What all this demonstrates is that the shadow of conspiracy theory hangs over the efforts of Mearsheimer and Walt, much as they try dissociate themselves from it. I would modestly recommend that they read Petras’s book (if they buy it along with their own volume on Amazon, they’ll get a discount). Who knows? In a rational world, they might just be induced to think again.
Ben Cohen is associate director of AJC’s department on Anti-Semitism and Extremism.
I read both books and, despite clear similarities in their descriptions of a Jewish cabal acting against the best interests of the U.S. government, the narrative advanced by Petras is remarkable in the degree of malice (and power) ascribed to Jews, Israel and the Israel Lobby, and in his willingness to advance often explicit anti-Semitic narratives without qualification.
In fact, while Walt and Mearsheimer support a continued – albeit diminished – US relationship with Israel and at least tepidly support Israel’s right to exist, Petras portrays Israel as a Nazi-like state which represents the biggest single threat to peace, human rights, and democracy around the globe.

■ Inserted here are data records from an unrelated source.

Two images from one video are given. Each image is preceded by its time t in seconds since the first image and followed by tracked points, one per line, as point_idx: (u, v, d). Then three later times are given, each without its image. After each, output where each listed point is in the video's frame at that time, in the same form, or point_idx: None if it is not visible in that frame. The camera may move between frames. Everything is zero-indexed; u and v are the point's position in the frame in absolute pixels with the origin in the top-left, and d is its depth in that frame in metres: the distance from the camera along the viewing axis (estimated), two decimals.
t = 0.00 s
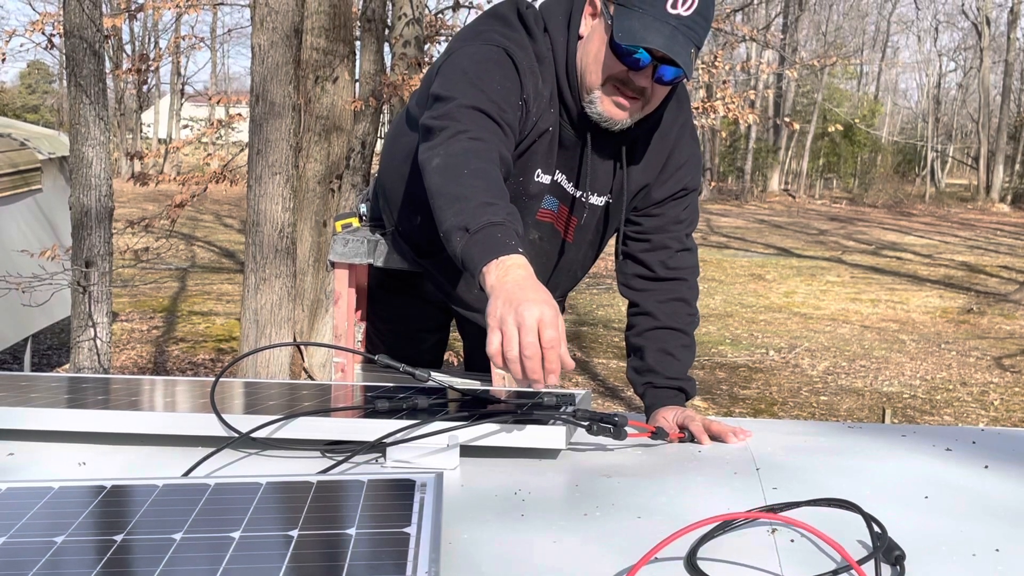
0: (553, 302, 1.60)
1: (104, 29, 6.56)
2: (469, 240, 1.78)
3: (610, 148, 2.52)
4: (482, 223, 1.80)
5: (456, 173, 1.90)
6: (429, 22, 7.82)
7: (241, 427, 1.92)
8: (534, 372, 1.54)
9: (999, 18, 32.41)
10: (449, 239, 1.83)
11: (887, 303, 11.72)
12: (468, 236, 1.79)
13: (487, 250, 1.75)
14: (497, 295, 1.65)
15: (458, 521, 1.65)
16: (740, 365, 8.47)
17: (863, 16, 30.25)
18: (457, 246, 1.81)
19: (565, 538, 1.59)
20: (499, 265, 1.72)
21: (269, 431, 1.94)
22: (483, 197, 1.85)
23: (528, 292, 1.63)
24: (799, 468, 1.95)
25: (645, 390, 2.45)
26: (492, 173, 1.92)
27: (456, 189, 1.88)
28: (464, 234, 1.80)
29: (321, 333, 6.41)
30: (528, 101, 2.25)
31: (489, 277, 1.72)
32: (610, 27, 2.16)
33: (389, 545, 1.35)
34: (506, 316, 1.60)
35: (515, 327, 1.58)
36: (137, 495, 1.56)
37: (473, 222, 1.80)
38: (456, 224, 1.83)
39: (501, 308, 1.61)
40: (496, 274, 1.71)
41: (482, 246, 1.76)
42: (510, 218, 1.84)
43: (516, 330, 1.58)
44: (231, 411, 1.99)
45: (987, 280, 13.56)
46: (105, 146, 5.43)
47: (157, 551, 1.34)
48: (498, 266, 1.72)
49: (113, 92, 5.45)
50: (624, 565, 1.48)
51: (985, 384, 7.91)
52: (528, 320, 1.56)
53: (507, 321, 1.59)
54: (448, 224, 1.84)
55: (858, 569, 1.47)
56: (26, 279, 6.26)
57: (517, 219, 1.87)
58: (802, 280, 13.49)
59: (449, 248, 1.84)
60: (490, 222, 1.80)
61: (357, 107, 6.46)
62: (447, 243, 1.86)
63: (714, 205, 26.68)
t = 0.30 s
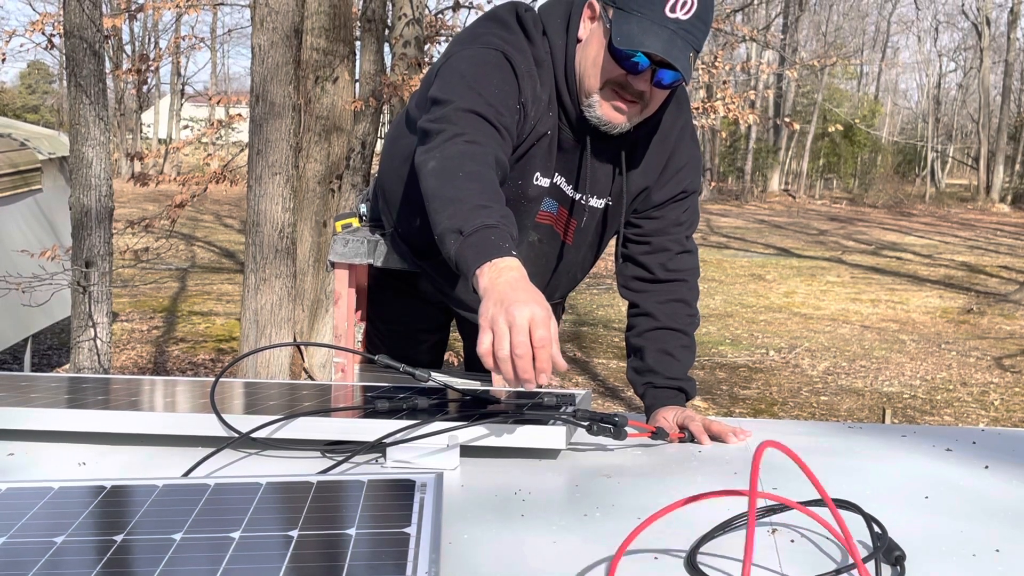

Indeed Petras’ book contains 19 references which – usually implicitly, but sometimes more explicitly – employ language which suggests a comparison between Israel and Nazi Germany, and 11 references which suggest that Israeli treatment of the Palestinians represents nothing short of a Holocaust or Genocide.
I’m IN NO WAY defending Walt/Mearsheimer, but I would like to point out the following Petras quote to show the open hostility towards Jews that is prevalent his book:
“At a time when Israel was killing children in the streets of Rafah and destroying hundreds of homes under the horrified eyes of the entire civilized world…US Congressional leaders and the two major Presidential candidates pledged unconditional support to Israel, evoking the BLOODTHIRSTY CHEERS of investment brokers, dentist, doctors, lawyers – the cream of the cream of American Jewish society. ‘The cause of Israel is the cause of America’ rang out from the mouth of every candidate as the Israelis bulldozed homes and snipers shot small girls on their way to buy candy.”
interesting look at both anti-Israel books.